Ireland have finally broken their Women’s T20 World Cup ceiling.
A composed 63 from Orla Prendergast carried Ireland to a six-wicket win over West Indies in Bristol, sealing the country’s first victory in the tournament after 12 years, five campaigns and 22 matches.
The result also did immediate damage to West Indies’ semi-final equation. Hayley Matthews’ side began the day knowing victory would protect their route to the last four, but Ireland’s control with the ball and calm chase left that path dependent on England’s later meeting with New Zealand.
Ireland’s attack makes the chase manageable
Ireland chose to field first and set the tone immediately. Aimee Maguire removed Qiana Joseph in the opening over, before the rest of the attack denied West Indies the release shots they usually build around.

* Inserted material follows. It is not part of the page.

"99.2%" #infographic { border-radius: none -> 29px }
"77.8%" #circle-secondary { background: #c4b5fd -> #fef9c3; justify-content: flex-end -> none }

West Indies reached only 128 for seven. Matthews made 22 from 25, Chinelle Henry added an unbeaten 27, but the innings never found a six. Cara Murray’s 2-13 and Maguire’s 2-22 gave Ireland the scoreboard grip they needed.
Prendergast turns history into a chase
Prendergast then removed the jeopardy from the pursuit. Her 62-run stand with Amy Hunter, who made 28, pushed Ireland beyond survival mode and into command.

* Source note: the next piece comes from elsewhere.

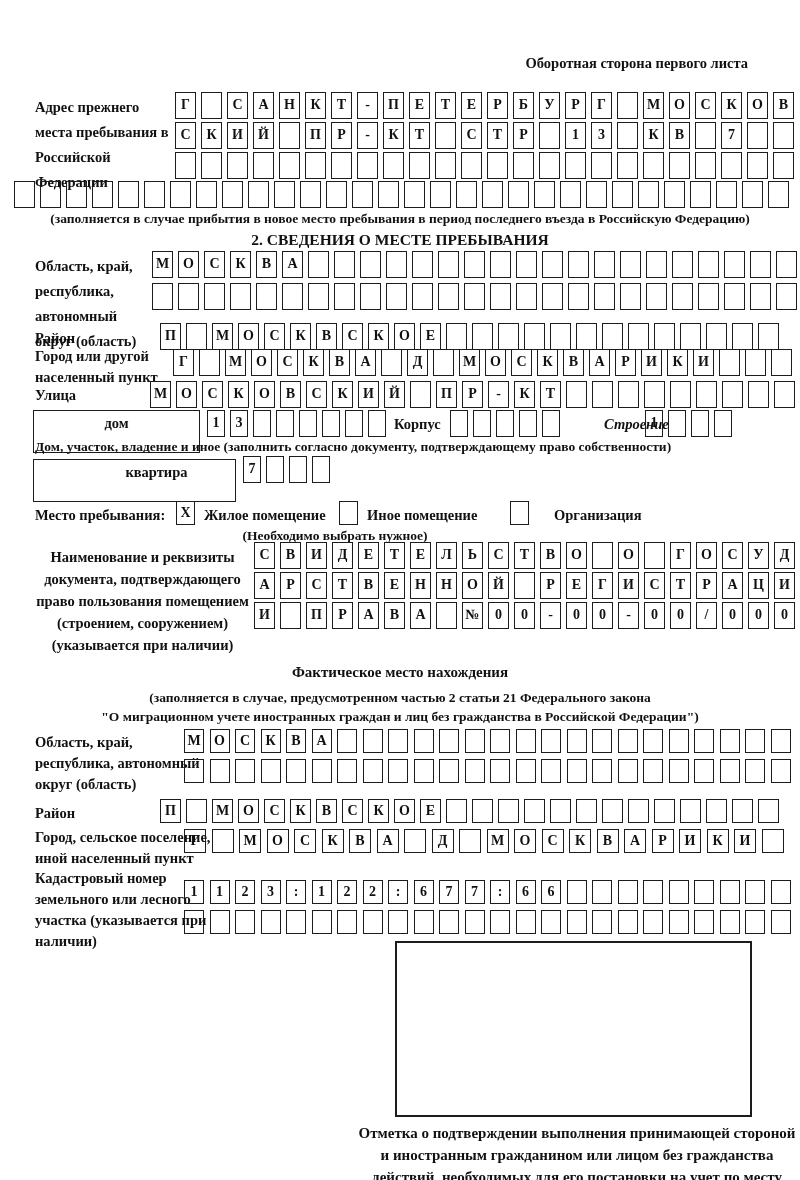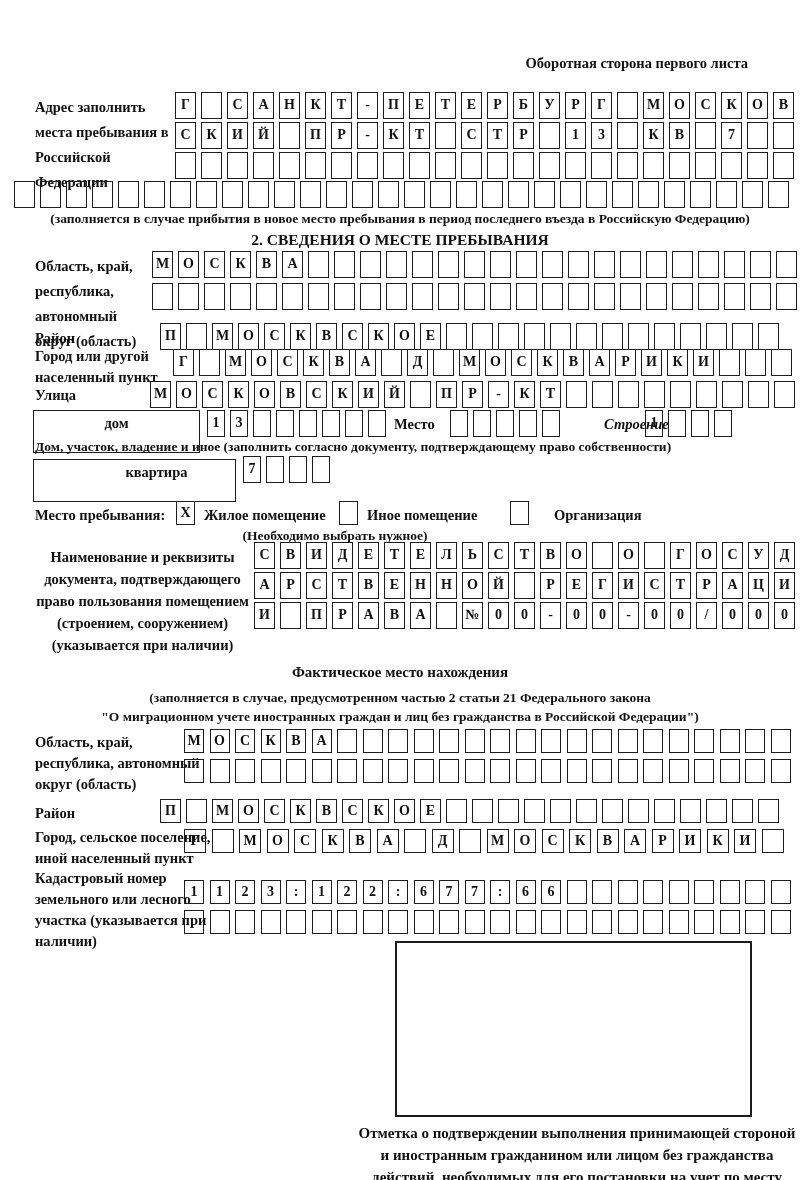"Адрес заполнить места пребывания в" div.abs { text: заполнить -> прежнего }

Even when Prendergast fell with memories of Ireland’s narrow four-run loss to New Zealand still fresh, Rebecca Stokell and Louise Little kept the finish clean. Little struck the winning boundary from Aaliyah Alleyne after 18.1 overs.
For a side profiled before the tournament as one still trying to convert competitiveness into wins, this was the proof point. Ireland were already out, but the value of this result is obvious: it gives a young group evidence that pressure overs against elite opposition no longer have to end in near-misses.